For my first effort I decided to use a book I was planning to throw out anyway “Digital System Design with VHDL” by Mark Zwolinski (sorry Mark, you were a great lecturer but I just don’t find myself doing much VHDL these days…).

To start with, I removed the front and back cover.

I then cut along the spine using a Stanley Knife:

Unfortunately, as I cut into the book I seem to have moved the knife nearer to the spine (something to avoid next time).

After slicing the whole thing up, it’s ready to scan!

The scanner can cope with about 60pages at a time. However it’s not a duplexing scanner. So once you’ve scanned one side you need to reinsert the stack of pages to scan the other side.
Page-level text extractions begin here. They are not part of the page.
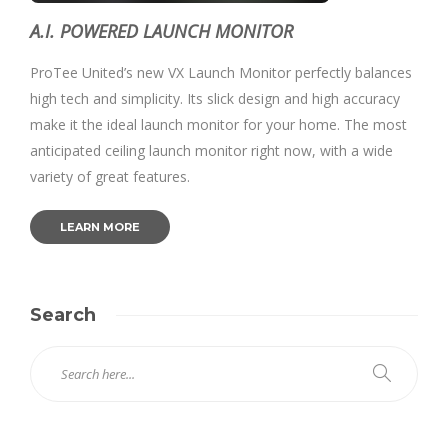
A.I. POWERED LAUNCH MONITOR
ProTee United’s new VX Launch Monitor perfectly balances
high tech and simplicity. Its slick design and high accuracy
make it the ideal launch monitor for your home. The most
anticipated ceiling launch monitor right now, with a wide
variety of great features.
LEARN MORE
Search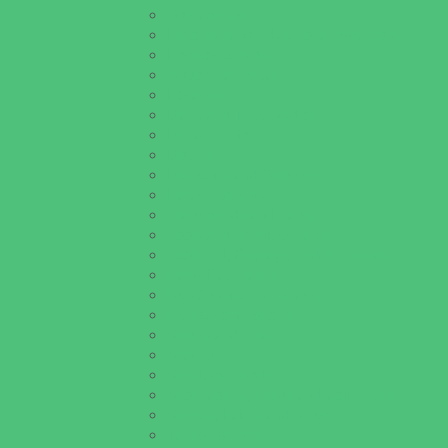
Golf Courses
Historical and Educational Attractions
Horseback Rides
Indoor Play Areas
Libraries
Make and Take Studios
Miniature Golf
Movies
Museums and Galleries
Nature Adventures
Playgrounds and Parks
Pools and Sprinkler Parks
Public Art, Displays, and Memorials
Rainy Day Places
Rec/Community Centers
Recreational Sports
Salons and Spas
Skating
Spectator Sports
Sport Courts, Fields and Complexes.
Springs, Lakes and Rivers
Target Ranges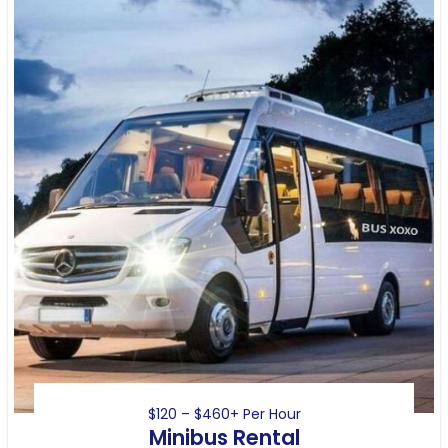
$120 – $460+ Per Hour
Minibus Rental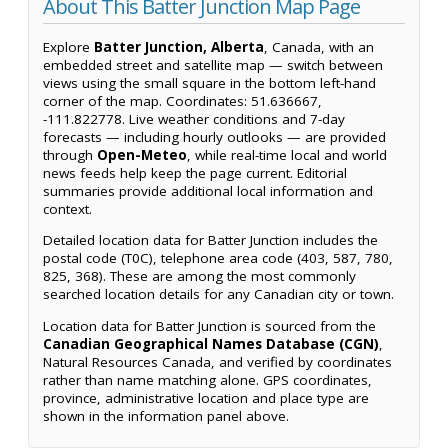
About This Batter Junction Map Page
Explore
Batter Junction, Alberta
, Canada, with an
embedded street and satellite map — switch between
views using the small square in the bottom left-hand
corner of the map. Coordinates: 51.636667,
-111.822778. Live weather conditions and 7-day
forecasts — including hourly outlooks — are provided
through
Open-Meteo
, while real-time local and world
news feeds help keep the page current. Editorial
summaries provide additional local information and
context.
Detailed location data for Batter Junction includes the
postal code (T0C), telephone area code (403, 587, 780,
825, 368). These are among the most commonly
searched location details for any Canadian city or town.
Location data for Batter Junction is sourced from the
Canadian Geographical Names Database (CGN)
,
Natural Resources Canada, and verified by coordinates
rather than name matching alone. GPS coordinates,
province, administrative location and place type are
shown in the information panel above.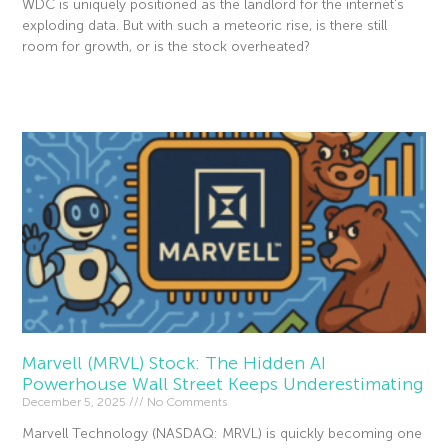
WDC is uniquely positioned as the landlord for the internet’s
exploding data. But with such a meteoric rise, is there still
room for growth, or is the stock overheated?
Read More »
Marvell (MRVL) Stock: The Hidden AI
Powerhouse Wall Street Keeps Underestimating
December 5, 2025
No Comments
Marvell Technology (NASDAQ: MRVL) is quickly becoming one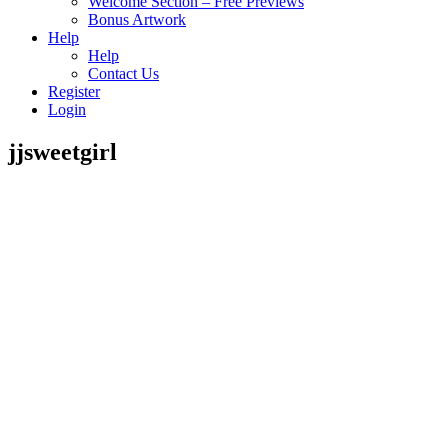
Welcome Section – Free Previews
Bonus Artwork
Help
Help
Contact Us
Register
Login
jjsweetgirl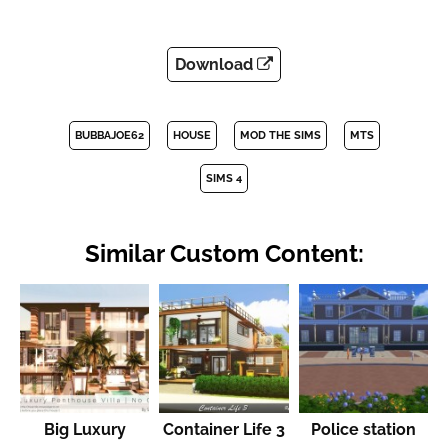
Download
BUBBAJOE62
HOUSE
MOD THE SIMS
MTS
SIMS 4
Similar Custom Content:
Big Luxury
Container Life 3
Police station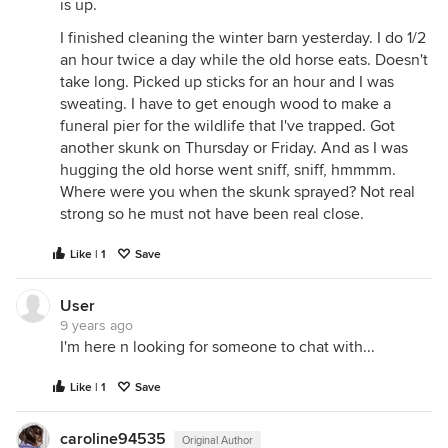
is up.
I finished cleaning the winter barn yesterday. I do 1/2
an hour twice a day while the old horse eats. Doesn't
take long. Picked up sticks for an hour and I was
sweating. I have to get enough wood to make a
funeral pier for the wildlife that I've trapped. Got
another skunk on Thursday or Friday. And as I was
hugging the old horse went sniff, sniff, hmmmm.
Where were you when the skunk sprayed? Not real
strong so he must not have been real close.
Like | 1
Save
User
9 years ago
I'm here n looking for someone to chat with...
Like | 1
Save
caroline94535
Original Author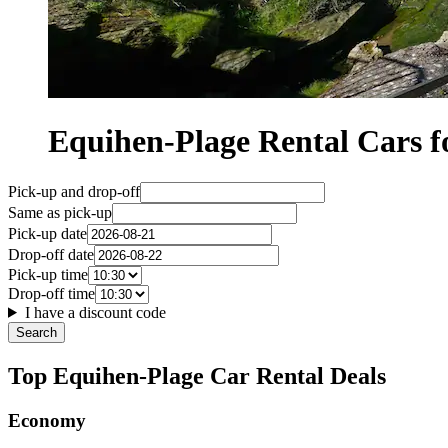
Equihen-Plage Rental Cars
Pick-up and drop-off
Same as pick-up
Pick-up date
Drop-off date
Pick-up time
Drop-off time
I have a discount code
Search
Top Equihen-Plage Car Rental Deals
Economy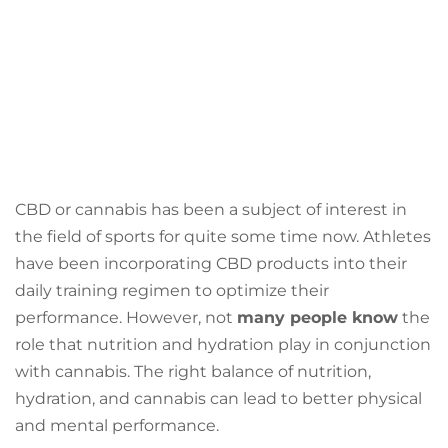
CBD or cannabis has been a subject of interest in
the field of sports for quite some time now. Athletes
have been incorporating CBD products into their
daily training regimen to optimize their
performance. However, not
many people know
the
role that nutrition and hydration play in conjunction
with cannabis. The right balance of nutrition,
hydration, and cannabis can lead to better physical
and mental performance.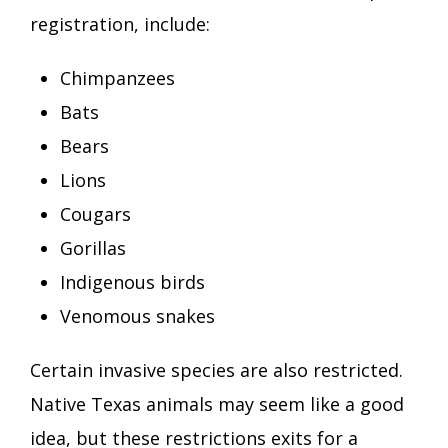
registration, include:
Chimpanzees
Bats
Bears
Lions
Cougars
Gorillas
Indigenous birds
Venomous snakes
Certain invasive species are also restricted.
Native Texas animals may seem like a good
idea, but these restrictions exits for a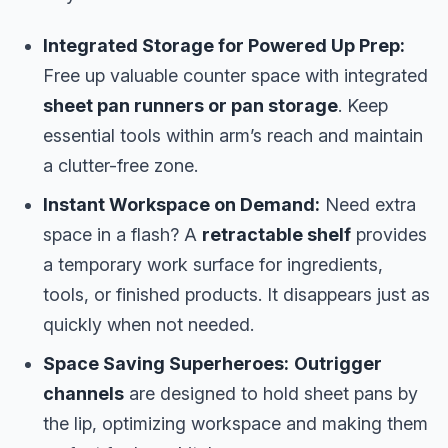
Integrated Storage for Powered Up Prep:
Free up valuable counter space with integrated
sheet pan runners or pan storage
. Keep
essential tools within arm’s reach and maintain
a clutter-free zone.
Instant Workspace on Demand:
Need extra
space in a flash? A
retractable shelf
provides
a temporary work surface for ingredients,
tools, or finished products. It disappears just as
quickly when not needed.
Space Saving Superheroes:
Outrigger
channels
are designed to hold sheet pans by
the lip, optimizing workspace and making them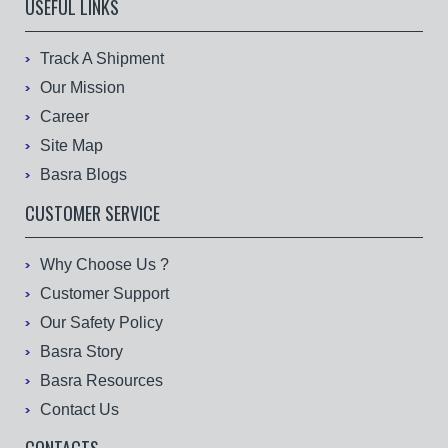
USEFUL LINKS
Track A Shipment
Our Mission
Career
Site Map
Basra Blogs
CUSTOMER SERVICE
Why Choose Us ?
Customer Support
Our Safety Policy
Basra Story
Basra Resources
Contact Us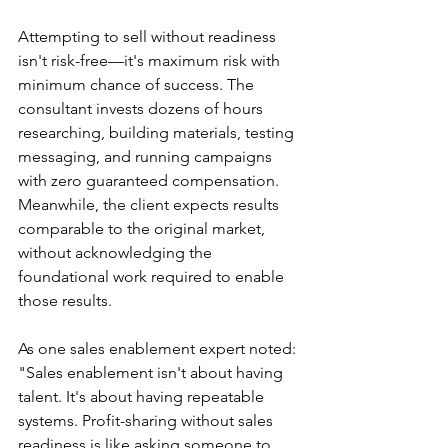
Attempting to sell without readiness 
isn't risk-free—it's maximum risk with 
minimum chance of success. The 
consultant invests dozens of hours 
researching, building materials, testing 
messaging, and running campaigns 
with zero guaranteed compensation. 
Meanwhile, the client expects results 
comparable to the original market, 
without acknowledging the 
foundational work required to enable 
those results.
As one sales enablement expert noted: 
"Sales enablement isn't about having 
talent. It's about having repeatable 
systems. Profit-sharing without sales 
readiness is like asking someone to 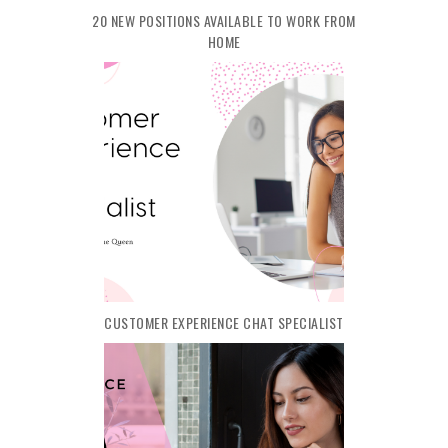
20 NEW POSITIONS AVAILABLE TO WORK FROM
HOME
CUSTOMER EXPERIENCE CHAT SPECIALIST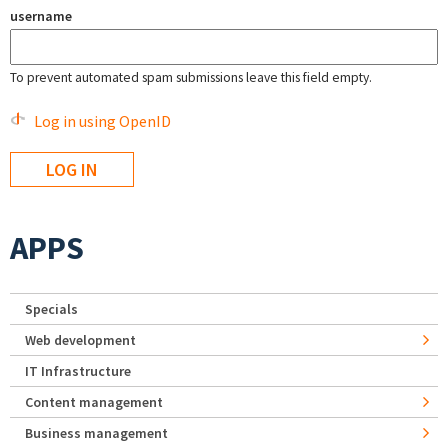
username
To prevent automated spam submissions leave this field empty.
Log in using OpenID
APPS
Specials
Web development
IT Infrastructure
Content management
Business management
The MFC-5895CV scans directly to pdf. It creates files with a basename followed by a two digit number (01,02,03 etc.). It will also scan directly to a USB stick, which is rather neat.

So, after scanning you’re felt with a series of pdf files on a USB stick. Odd and Even numbered files form a pair of front and back sides of pages. You now need to join all these together.

I used pdftk on Linux to do this. Here’s my bash script (you’ll probably need to change the basename if you use it). It assumes it’s being run in the same directory as the input files.

basename="010111"

for ((i=1; i<=99; i++))
do
  mkdir join
  cd join
  file1=../$basename`printf "%02d" $i`.PDF
  fileout=../$basename`printf "%02d" $i`join.pdf
  i=$((i+1))
  file2=../$basename`printf "%02d" $i`.PDF
  echo "file1: " $file1
  echo "file2: " $file2
  cp $file1 ./first.pdf
  cp $file2 ./second.pdf
  pdftk ./second.pdf cat end-1 output second1.pdf
  rm second.pdf
  mv second1.pdf second.pdf
  pdftk first.pdf burst output %04d_A.pdf
  pdftk second.pdf burst output %04d_B.pdf
  rm first.pdf
  rm second.pdf
  pdftk *.pdf cat output out.pdf
  cp out.pdf $fileout
  cd ..
  rm -rf join
done

pdftk *join.pdf cat output complete.pdf

It all works pretty well for the most part. Some of the pages came out a little askew:

This maybe due to my poor cutting, not having set the feeder correctly, or the generally dog-eared nature of the book.

Diagrams came out pretty well:

Though, you can see some compression artifacts. It could also do with some post processing to increase the contrast perhaps. I might try the next book at 300dpi (I should also probably uses the black and white scanning mode).